* START Excerpt *

The original post pondered if RCS was one of the few sports out there that was straight. I pointed out it isn't. My friend is a friend and I really don't give crap what goes on in his personal life as long as it is between two consenting adults. 

I'll pass on your thanks to him for his service. 

Godspeed.


----------



## Slippy (Nov 14, 2013)

CapitalKane49p said:


> Slippy, it's been a while since I've been graced with your infinite knowledge and eloquent charm.
> 
> The original post pondered if RCS was one of the few sports out there that was straight. I pointed out it isn't. My friend is a friend and I really don't give crap what goes on in his personal life as long as it is between two consenting adults.
> 
> ...


Don't bother thanking him for his service on my behalf. I don't know him and I damn sure don't know that he actually served. If he did, and he's a rump ranger more than likely he sat at a desk collecting a paycheck and surfing the interweb for hookups. Or He can simply thank me for all the taxes I paid to provide him with top notch gear and stuff. 

You seem to be a full blown douchebag and I don't believe a dang thing you write. 

Your friend,

Slippy!

* END Excerpt *

# What you are asked to do
Retype the passage of the forum excerpt between "Don't bother thanking" and "thing you write.", inclusive.

* START Material supplied *

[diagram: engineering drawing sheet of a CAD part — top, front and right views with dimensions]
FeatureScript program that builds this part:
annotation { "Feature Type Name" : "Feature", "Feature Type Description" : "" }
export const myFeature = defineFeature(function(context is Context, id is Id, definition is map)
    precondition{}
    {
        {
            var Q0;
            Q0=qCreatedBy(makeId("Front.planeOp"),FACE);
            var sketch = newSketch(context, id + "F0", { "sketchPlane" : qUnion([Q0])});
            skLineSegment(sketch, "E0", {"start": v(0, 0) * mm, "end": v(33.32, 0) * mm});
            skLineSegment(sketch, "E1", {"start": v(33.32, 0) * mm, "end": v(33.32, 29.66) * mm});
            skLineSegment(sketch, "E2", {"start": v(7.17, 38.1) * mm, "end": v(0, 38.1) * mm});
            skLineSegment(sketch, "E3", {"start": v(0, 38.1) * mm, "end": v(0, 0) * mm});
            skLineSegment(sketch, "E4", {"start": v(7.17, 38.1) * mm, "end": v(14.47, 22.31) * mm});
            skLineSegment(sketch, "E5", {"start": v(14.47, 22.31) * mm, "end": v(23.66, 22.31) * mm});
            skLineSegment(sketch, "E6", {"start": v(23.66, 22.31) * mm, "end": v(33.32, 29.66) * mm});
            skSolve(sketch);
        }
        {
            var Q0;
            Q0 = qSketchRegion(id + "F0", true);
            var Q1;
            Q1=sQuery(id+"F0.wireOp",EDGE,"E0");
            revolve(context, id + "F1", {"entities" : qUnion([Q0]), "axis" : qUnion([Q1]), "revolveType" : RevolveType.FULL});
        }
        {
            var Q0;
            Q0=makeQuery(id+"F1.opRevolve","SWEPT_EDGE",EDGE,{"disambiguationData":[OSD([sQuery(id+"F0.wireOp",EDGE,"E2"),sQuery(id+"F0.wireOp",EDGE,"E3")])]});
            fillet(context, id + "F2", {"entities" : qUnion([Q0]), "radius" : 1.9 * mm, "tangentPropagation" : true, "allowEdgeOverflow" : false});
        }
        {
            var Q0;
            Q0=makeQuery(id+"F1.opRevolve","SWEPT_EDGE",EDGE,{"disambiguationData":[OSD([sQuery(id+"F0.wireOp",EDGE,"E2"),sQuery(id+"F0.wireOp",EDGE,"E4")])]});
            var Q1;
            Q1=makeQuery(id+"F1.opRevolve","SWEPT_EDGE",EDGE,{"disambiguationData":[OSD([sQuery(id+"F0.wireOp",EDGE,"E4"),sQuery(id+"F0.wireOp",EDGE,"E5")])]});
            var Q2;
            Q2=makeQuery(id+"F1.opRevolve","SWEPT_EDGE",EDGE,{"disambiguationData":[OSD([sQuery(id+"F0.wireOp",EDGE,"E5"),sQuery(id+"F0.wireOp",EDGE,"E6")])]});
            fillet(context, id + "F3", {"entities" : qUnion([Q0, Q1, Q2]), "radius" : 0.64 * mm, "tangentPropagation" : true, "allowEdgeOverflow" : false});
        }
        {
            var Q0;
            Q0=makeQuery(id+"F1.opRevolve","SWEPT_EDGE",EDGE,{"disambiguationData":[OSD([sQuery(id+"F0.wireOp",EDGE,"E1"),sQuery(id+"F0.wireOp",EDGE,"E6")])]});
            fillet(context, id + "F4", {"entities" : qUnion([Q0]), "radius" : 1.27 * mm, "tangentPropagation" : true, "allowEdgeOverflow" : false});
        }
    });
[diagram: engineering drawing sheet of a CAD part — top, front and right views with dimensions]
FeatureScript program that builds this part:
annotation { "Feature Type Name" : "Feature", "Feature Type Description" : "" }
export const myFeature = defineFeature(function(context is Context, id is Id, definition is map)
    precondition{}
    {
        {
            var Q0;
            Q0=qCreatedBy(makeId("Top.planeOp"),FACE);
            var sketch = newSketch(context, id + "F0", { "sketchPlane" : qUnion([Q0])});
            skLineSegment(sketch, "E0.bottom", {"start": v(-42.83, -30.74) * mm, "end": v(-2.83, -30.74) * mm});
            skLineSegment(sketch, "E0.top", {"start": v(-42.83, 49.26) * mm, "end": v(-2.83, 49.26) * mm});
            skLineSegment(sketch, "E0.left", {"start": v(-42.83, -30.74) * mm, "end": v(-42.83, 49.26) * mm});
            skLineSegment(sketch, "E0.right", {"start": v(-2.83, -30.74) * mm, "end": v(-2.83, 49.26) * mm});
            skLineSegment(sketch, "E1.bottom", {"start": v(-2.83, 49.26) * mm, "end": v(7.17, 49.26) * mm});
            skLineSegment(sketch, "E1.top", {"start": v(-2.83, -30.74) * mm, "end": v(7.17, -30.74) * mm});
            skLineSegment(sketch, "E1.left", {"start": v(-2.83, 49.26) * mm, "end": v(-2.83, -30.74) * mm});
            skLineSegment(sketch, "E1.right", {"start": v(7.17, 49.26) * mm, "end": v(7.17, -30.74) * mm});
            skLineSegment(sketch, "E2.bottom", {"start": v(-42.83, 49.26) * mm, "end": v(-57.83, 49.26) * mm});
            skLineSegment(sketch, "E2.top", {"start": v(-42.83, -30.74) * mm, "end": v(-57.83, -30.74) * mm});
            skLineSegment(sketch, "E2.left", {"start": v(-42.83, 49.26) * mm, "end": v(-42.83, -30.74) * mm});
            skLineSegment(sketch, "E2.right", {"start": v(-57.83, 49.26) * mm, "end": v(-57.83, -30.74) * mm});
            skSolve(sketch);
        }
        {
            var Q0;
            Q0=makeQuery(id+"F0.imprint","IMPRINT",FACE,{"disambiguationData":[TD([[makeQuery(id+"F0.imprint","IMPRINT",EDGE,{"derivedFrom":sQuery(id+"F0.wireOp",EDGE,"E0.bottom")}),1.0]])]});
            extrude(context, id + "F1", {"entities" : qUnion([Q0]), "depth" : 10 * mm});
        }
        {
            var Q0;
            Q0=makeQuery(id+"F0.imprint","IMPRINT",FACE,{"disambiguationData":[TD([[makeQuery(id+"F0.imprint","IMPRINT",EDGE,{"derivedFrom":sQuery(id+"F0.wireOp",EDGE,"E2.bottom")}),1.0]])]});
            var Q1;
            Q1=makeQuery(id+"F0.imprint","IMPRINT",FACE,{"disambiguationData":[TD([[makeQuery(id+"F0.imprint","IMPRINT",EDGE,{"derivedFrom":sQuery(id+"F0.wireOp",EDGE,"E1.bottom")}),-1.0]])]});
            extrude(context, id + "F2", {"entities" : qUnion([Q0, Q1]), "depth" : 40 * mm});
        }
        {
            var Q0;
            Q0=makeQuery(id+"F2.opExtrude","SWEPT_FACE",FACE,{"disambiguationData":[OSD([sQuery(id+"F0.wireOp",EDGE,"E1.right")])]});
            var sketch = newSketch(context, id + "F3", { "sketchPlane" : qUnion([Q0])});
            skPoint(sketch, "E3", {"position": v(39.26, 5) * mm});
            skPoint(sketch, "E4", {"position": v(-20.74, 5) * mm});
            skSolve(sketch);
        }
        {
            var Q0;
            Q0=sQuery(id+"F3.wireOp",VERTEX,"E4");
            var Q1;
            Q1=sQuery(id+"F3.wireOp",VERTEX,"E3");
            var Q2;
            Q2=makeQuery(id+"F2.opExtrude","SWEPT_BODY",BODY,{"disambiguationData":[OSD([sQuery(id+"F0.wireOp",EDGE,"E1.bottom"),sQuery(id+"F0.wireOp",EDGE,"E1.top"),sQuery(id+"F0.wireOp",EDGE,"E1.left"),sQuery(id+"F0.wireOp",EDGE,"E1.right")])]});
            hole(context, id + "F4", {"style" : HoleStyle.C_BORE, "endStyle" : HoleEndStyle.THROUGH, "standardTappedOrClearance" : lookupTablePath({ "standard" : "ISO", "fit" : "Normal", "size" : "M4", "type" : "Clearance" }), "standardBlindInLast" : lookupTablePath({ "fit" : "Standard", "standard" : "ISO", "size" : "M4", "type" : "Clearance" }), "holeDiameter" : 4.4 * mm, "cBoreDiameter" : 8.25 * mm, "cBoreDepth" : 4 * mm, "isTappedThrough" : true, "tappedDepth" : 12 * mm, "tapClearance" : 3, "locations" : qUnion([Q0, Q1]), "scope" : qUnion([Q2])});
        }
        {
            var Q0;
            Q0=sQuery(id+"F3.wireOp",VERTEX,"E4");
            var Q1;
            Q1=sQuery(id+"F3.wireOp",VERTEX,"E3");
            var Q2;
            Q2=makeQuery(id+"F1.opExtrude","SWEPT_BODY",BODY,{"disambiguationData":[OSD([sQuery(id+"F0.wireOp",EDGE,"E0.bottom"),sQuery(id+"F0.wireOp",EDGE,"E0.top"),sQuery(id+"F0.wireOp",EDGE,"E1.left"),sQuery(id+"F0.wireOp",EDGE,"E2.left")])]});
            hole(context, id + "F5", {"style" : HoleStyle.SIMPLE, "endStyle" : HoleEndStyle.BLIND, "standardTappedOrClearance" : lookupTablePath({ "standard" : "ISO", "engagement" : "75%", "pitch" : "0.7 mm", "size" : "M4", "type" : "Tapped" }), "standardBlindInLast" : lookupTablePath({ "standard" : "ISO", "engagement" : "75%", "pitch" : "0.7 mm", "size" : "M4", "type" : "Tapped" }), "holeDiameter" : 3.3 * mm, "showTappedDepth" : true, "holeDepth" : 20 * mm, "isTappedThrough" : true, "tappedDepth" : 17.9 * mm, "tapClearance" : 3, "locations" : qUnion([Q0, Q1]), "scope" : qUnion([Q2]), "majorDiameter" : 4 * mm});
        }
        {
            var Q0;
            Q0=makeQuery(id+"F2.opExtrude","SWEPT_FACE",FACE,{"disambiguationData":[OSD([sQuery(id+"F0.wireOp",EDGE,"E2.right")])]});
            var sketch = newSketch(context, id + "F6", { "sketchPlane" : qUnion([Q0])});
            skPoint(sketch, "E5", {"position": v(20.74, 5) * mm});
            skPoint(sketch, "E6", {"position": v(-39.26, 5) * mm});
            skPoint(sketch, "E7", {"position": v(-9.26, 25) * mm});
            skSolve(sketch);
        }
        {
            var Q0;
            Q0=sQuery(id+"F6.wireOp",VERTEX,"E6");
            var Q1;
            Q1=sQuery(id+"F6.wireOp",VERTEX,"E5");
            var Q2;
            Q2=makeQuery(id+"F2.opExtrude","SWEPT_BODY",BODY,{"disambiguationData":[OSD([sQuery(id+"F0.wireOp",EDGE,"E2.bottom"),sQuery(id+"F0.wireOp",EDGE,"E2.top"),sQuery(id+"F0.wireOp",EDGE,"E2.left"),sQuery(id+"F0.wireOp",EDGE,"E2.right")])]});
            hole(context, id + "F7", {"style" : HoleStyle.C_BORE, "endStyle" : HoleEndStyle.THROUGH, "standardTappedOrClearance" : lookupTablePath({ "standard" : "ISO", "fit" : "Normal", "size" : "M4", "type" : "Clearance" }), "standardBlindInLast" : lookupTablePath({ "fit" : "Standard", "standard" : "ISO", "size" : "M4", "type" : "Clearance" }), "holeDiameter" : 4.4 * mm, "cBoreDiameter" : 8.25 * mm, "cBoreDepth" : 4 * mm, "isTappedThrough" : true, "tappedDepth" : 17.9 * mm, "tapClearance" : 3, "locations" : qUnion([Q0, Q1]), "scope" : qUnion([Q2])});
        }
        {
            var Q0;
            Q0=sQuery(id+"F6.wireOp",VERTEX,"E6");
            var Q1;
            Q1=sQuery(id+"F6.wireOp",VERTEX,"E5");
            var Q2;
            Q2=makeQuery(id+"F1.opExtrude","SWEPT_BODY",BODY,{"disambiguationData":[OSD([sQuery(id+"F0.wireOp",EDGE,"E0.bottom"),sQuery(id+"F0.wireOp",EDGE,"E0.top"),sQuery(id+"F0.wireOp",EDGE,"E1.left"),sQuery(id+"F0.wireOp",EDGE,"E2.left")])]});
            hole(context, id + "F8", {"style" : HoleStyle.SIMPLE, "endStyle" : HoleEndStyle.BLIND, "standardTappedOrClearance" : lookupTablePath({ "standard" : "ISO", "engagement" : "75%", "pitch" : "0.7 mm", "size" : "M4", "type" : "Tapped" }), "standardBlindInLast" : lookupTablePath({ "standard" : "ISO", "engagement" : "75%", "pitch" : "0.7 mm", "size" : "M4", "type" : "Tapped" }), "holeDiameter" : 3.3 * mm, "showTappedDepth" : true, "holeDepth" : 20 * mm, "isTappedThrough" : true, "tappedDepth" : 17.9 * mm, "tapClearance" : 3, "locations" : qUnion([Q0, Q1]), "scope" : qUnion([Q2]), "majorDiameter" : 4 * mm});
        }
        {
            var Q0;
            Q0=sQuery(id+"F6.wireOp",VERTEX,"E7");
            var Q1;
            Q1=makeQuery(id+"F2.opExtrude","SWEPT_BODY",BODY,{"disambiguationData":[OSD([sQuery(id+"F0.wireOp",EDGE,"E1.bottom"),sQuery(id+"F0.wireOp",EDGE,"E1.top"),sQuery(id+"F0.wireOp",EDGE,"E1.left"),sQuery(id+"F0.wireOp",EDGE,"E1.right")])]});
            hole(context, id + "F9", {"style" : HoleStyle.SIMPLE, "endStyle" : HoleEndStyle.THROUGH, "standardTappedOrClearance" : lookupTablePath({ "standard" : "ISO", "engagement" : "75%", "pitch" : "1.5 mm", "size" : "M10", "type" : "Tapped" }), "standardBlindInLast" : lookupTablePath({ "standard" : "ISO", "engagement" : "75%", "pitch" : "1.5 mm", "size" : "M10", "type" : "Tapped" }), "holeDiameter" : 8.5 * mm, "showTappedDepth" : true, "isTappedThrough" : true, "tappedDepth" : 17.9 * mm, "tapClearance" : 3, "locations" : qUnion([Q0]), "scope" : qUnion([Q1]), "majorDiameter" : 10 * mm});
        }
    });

* END Material supplied *

# Full solution
Don't bother thanking him for his service on my behalf. I don't know him and I damn sure don't know that he actually served. If he did, and he's a rump ranger more than likely he sat at a desk collecting a paycheck and surfing the interweb for hookups. Or He can simply thank me for all the taxes I paid to provide him with top notch gear and stuff. 

You seem to be a full blown douchebag and I don't believe a dang thing you write.